West Kelowna council directs staff to find cuts in 2026 budget
Looking for budget cuts
West Kelowna council wants options on how it can trim the 2026 property tax increase by one per cent.
The current 2026 financial plan includes a 7.6 per cent tax increase, however, after hearing from residents since setting that number in early December, council came back Tuesday seeking to bring that number down.
While Coun. Rick de Jong suggested getting down to 6 per cent and Coun Garrett Millsap was good somewhere between six and 6.5 per cent, council settled on a 6.6 per cent number recommended by Mayor Gord Milsom.
How the city gets there—either through a reduction in the 2 per cent levy to prop up future reserves, reduce services or a combination of the two—will be up to city staff to figure out.
What was clear Tuesday though, council was split on how to get there.
“There is no way we can get lower without a cut in services,” said de Jong, who told his colleagues he heard loud and clear from the public during the holiday break that they wished to see services cut as a way to cut taxes.
“We have to worry about today. I’m sorry, but we can’t put money into reserves,” countered Coun. Carol Zanon.
“Cutting is just kicking this down the road,” added Coun. Tasha Da Silva. “I would like to keep or increase services. I think transfer to reserves is the only place to cut.”
Da Silva rationalized the city is growing and these services will need to be increased as that growth happens and cutting them would only put the city further behind.
Coun.
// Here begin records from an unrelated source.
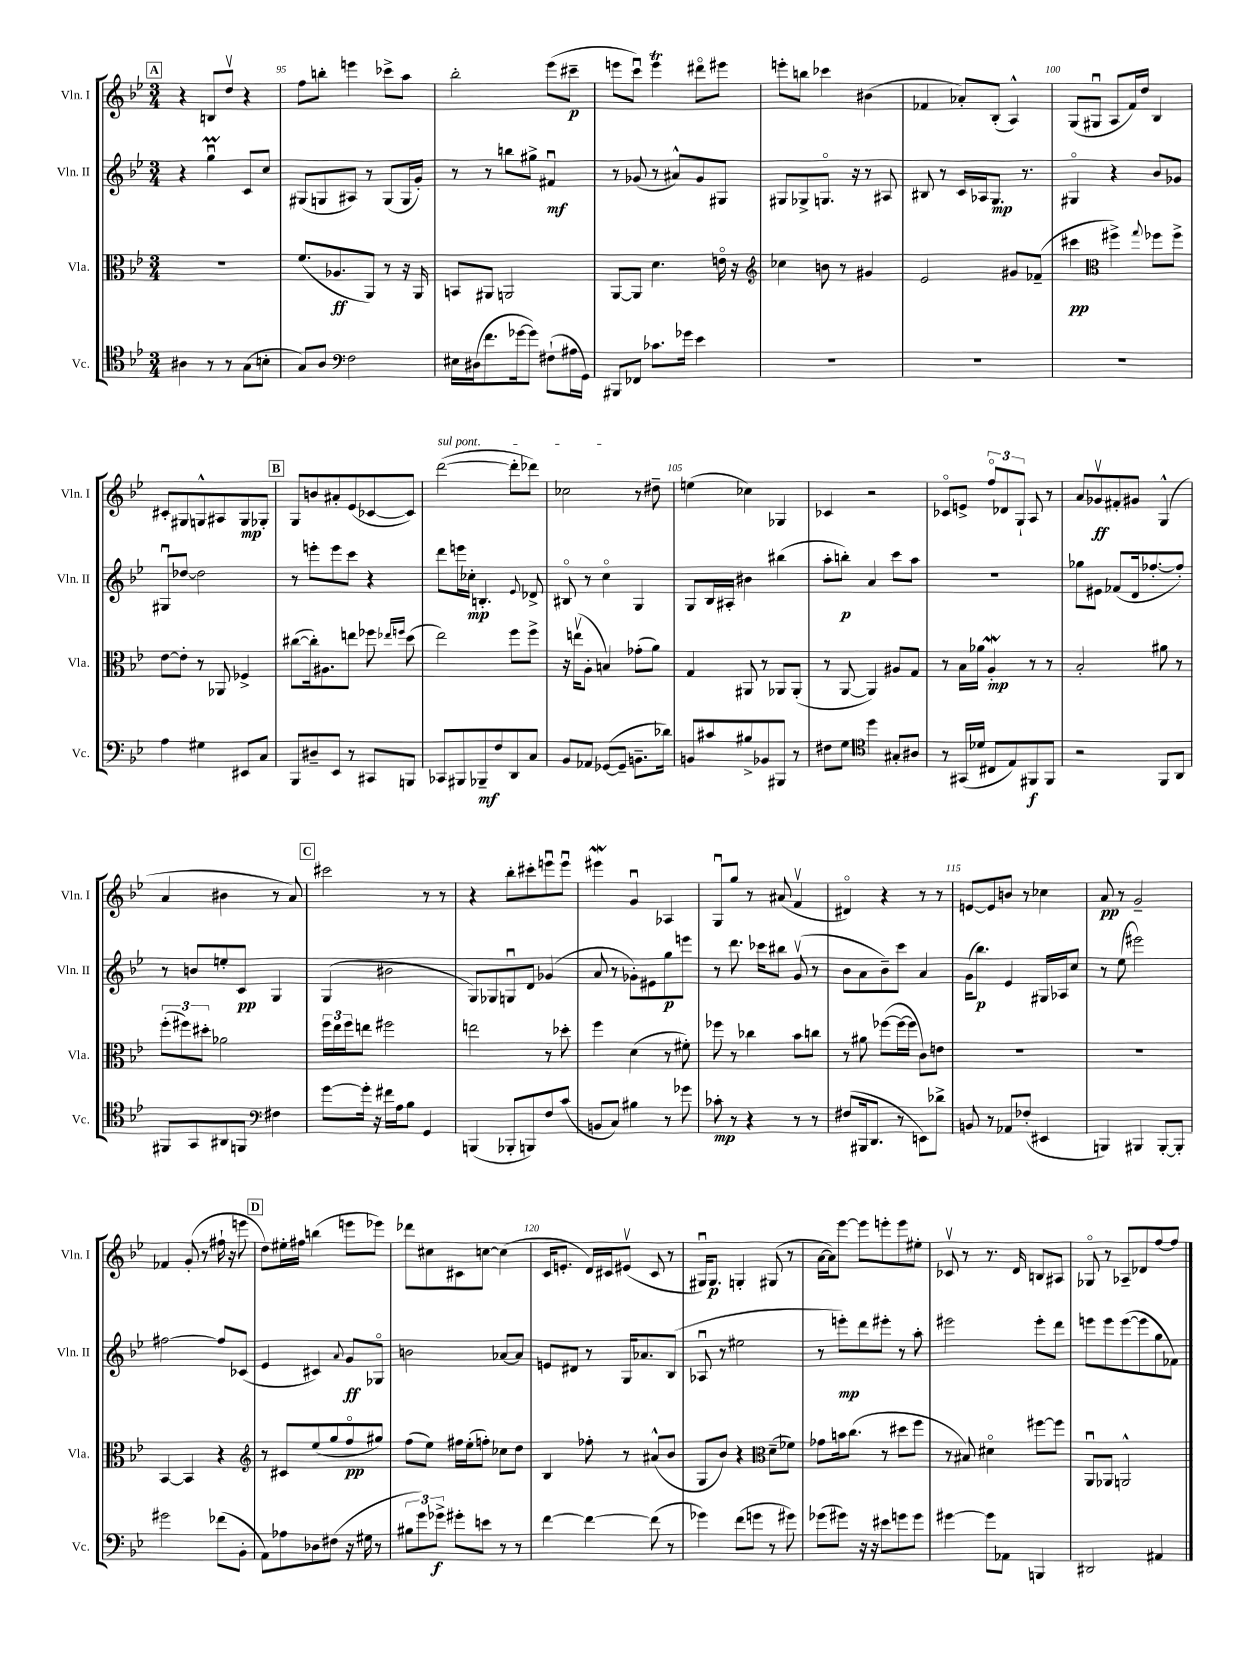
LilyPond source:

<<
\new StaffGroup <<
\new Staff = "s0" \with { instrumentName = "Vln. I" shortInstrumentName = "Vln. I" } {
    \clef treble \key bes \major \numericTimeSignature \time 3/4
    \mark \markup { \box "A" } r4 b8 d''8\upbow r4 |
    f''8 b''8-. e'''4 ces'''8-> a''8 |
    bes''2-. ees'''8( cis'''8--\p |
    e'''8 c'''8\downbow) e'''4\trill dis'''8\flageolet eis'''8 |
    e'''8-. b''8 ces'''4 bis'4( |
    fes'4 aes'8-.) bes8-.( a4-^) |
    g8( gis8\downbow a8 f'16) d''16 bes4 |
    cis'8-. gis8 g8-^ ais8 g8\mp ges8-. |
    \mark \markup { \box "B" } g8 b'8 ais'8-. ees'8( ces'8~ ces'8) |
    \once \override TextSpanner.bound-details.left.text = \markup { \italic "sul pont." } d'''2~\startTextSpan( d'''8-. des'''8) |
    ces''2\stopTextSpan r8 dis''8-- |
    e''4( ces''4) ges4 |
    ces'4 r2 |
    ces'8\flageolet e'8-> \tuplet 3/2 { f''8\flageolet des'8 g8-! } a8 r8 |
    a'8 ges'8\upbow\ff fis'8-. gis'8 g4-^( |
    a'4 bis'4 r8 a'8) |
    \mark \markup { \box "C" } cis'''2 r8 r8 |
    r4 bes''8-. cis'''8-. e'''8\downbow e'''8\downbow |
    eis'''4\mordent g'4\downbow aes4 |
    g8\downbow g''8 r8 ais'8( f'4\upbow |
    dis'4\flageolet) r4 r8 r8 |
    e'8~ e'8 b'8 r8 ces''4 |
    a'8\pp r8 g'2-- |
    fes'4 g'8-.( r8 fis''16-! r16 e'''8 |
    \mark \markup { \box "D" } d''8) eis''16-. fis''16 b''4( e'''8 ees'''8) |
    des'''8 cis''8 cis'8 c''8~ c''4( |
    c'16 e'8.-. d'16) cis'16 eis'8\upbow( cis'8 r8 |
    gis16\downbow) gis8.\p g4-. gis8( r8 |
    a'16~ a'16) ees'''8~ ees'''8 e'''8-. e'''8 eis''8-. |
    ces'8\upbow r8 r8. d'16 b8 ais8 |
    ges8\flageolet r8 aes8-- des'8 f''8~ f''8 \bar "|." |
}
\new Staff = "s1" \with { instrumentName = "Vln. II" shortInstrumentName = "Vln. II" } {
    \clef treble \key bes \major \numericTimeSignature \time 3/4
    \mark \markup { \box "A" } r4 g''4\downbow\prall c'8 c''8 |
    gis8( g8 ais8) r8 g8( g16 g'16-.) |
    r8 r8 b''8 gis''8-> fis'4\downbow\mf |
    r8 ges'8( r8 ais'8-^) ges'8 gis8 |
    gis8 ges8-> g8.\flageolet r16 r8 ais8 |
    bis8 r8 c'16 aes16 g8.\mp r8. |
    gis4\flageolet r4 bes'8 ges'8 |
    gis8\downbow des''8~ des''2 |
    \mark \markup { \box "B" } r8 e'''8-. e'''8 c'''8 r4 |
    d'''8 e'''16 ces''16-.\mp b4.-. \appoggiatura { ees'8 } des'8-> |
    bis8\flageolet r8 c''4\flageolet g4 |
    g8 bes16 ais16-. bis'4 bis''4( |
    a''8-. b''8-.\p) a'4 c'''8 a''8 |
    R2. |
    ges''8 eis'8 fes'8( d'16 fes''8.~-. fes''8-.) |
    r8 b'8 e''8-. c'8\pp g4 |
    \mark \markup { \box "C" } g4( bis'2 |
    g8) ges8 g8\downbow d'8 ges'4( |
    a'8 r8 ges'8-.) eis'8 g''8\p e'''8 |
    r8 d'''8. ces'''16 bis''8 g'8\upbow( r8 |
    bes'8 a'8 bes'8--) c'''8 a'4 |
    g'16( bes''8.\p) ees'4 gis16 aes16 c''8 |
    r8 ees''8( eis'''2) |
    fis''2~ fis''8 ces'8( |
    \mark \markup { \box "D" } ees'4 cis'4) \appoggiatura { a'8 } g'8\ff ges8\flageolet |
    b'2 aes'8~ aes'8 |
    e'8 dis'8 r8 g16 aes'8. bes8( |
    aes8\downbow r8 eis''2 |
    r8 e'''8-.\mp) d'''8 eis'''8-. r8 a''8-. |
    eis'''2 eis'''8-. d'''8 |
    e'''8 e'''8 e'''8~( e'''8 g''8 fes'8) \bar "|." |
}
\new Staff = "s2" \with { instrumentName = "Vla." shortInstrumentName = "Vla." } {
    \clef alto \key bes \major \numericTimeSignature \time 3/4
    \mark \markup { \box "A" } R2. |
    f'8.( aes8.\ff a,8) r8 r16 a,16 |
    b,8 ais,8 a,2 |
    a,8~ a,8 d'4. e'16\flageolet r16 |
    \clef treble ces''4 b'8 r8 gis'4 |
    ees'2 gis'8 fes'8--( |
    cis'''4\pp \clef alto fis''4->) \appoggiatura { g''8 } fes''8 fes''8-> |
    ees'8~ ees'8-. r8 aes,8 fes4-> |
    \mark \markup { \box "B" } cis''8~( cis''16-.) ais8. e''8 fes''8 \grace { ees''16 f''16 } d''8( |
    ees''2) f''8 f''8-> |
    r16 e''16\upbow( a8-. b4) ges'8-.( a'8) |
    g4 ais,8 r8 aes,8 aes,8-.( |
    r8 a,8~ a,4) ais8 g8 |
    r8 bes16 aes'16 a4-.\mordent\mp r8 r8 |
    bes2-. ais'8 r8 |
    \tuplet 3/2 { f''8-.( fis''8) dis''8-. } aes'2 |
    \mark \markup { \box "C" } \tuplet 3/2 { f''16 ees''16 f''16 } e''8 fis''2 |
    e''2 r8 des''8-. |
    f''4 d'4( r8 fis'8-.) |
    fes''8 r8 ces''4 bes'8 c''8 |
    r8 ais'8 fes''8~( fes''16~ fes''16 c'8) e'8 |
    R2. |
    R2. |
    bes,4~ bes,4 r4 |
    \mark \markup { \box "D" } \clef treble r8 cis'8 ees''8( g''8 f''8\flageolet\pp gis''8) |
    f''8( ees''8) fis''16 ees''16-.( f''8-.) ces''8 d''8 |
    bes4 fes''8-. r8 ais'8-^( bes'8 |
    g8 bes'8) r4 \clef alto d'8--( fes'8) |
    ges'8 b'16 c''8.( r8 dis''8 f''8 |
    r8 bis8) dis'4\flageolet fis''8~ fis''8 |
    a,8\downbow aes,8 a,2-^ \bar "|." |
}
\new Staff = "s3" \with { instrumentName = "Vc." shortInstrumentName = "Vc." } {
    \clef tenor \key bes \major \numericTimeSignature \time 3/4
    \mark \markup { \box "A" } ais4 r8 r8 g8( b8-. |
    g8) a8 \clef bass f2 |
    eis16 dis16( f'8. ges'16~ ges'8) fis8-!( ais16 g,16) |
    bis,,8 fes,8 ces'8. ges'16 ees'4 |
    R2. |
    R2. |
    R2. |
    a4 gis4 eis,8 c8 |
    \mark \markup { \box "B" } bes,,8 dis8-- ees,8 r8 cis,8 b,,8 |
    ces,8 bis,,8 bes,,8--\mf f8 d,8 c8 |
    bes,8 aes,8 ges,8~( ges,8-- b,8.-- des'16) |
    b,8 cis'8 bis8-> bes,8 bis,,8 r8 |
    fis8 g8 \clef tenor d''4 gis8-. ais8 |
    r8 gis,16( des'16 cis8 ees8) fis,8\f fis,8 |
    r2 f,8 a,8 |
    fis,8 g,8 ais,8 f,8 \clef bass fis4 |
    \mark \markup { \box "C" } g'8~ g'16-. r16 fis'16 a16 bes8 g,4 |
    b,,4( bes,,8-. b,,8) f8 c'8( |
    b,8 c8) bis4 r8 ges'8 |
    ces'8-.\mp r8 r4 r8 r8 |
    fis8( bis,,16 d,8. r8 e,8) des'8-> |
    b,8 r8 aes,8 fes8-.( eis,4 |
    b,,4) bis,,4 bis,,8~-. bis,,8-. |
    gis'2 fes'8( bes,8-. |
    \mark \markup { \box "D" } a,8) aes8 des8 fis8( r16 gis16 r8 |
    \tuplet 3/2 { bis8 g'8) ges'8->\f } gis'8-. e'8 r8 r8 |
    f'4~ f'4~ f'8( r8 |
    ges'4) f'8( g'8 r8 gis'8) |
    ges'8( gis'8) r16 r16 eis'8 g'8 g'8 |
    gis'4~ gis'8 aes,8 b,,4 |
    dis,2 ais,4 \bar "|." |
}
>>
>>
\layout { \context { \Score currentBarNumber = #94 \override BarNumber.break-visibility = ##(#f #t #t) barNumberVisibility = #(every-nth-bar-number-visible 5) } }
Stephen Johnston told council the city is where it is right now because of poor decisions made by past councils, saying council may have to work with what they have.
While council agreed to ask staff to come back with recommendations on where it can find that one per cent, Da Silva asked that all options be brought back, both in cuts to reserve transfers and cuts in services.
Council also deferred third reading of the financial plan while it awaits recommendations from staff at a future meeting.
Council also trimmed $43,000 from the grant-in-aid requests.
At the recommendation of Mayor Milsom, council approved grants-in-aid at the same level as last year, meaning organizations seeking additional grant funding were denied that extra money while requests from new organizations were denied entirely.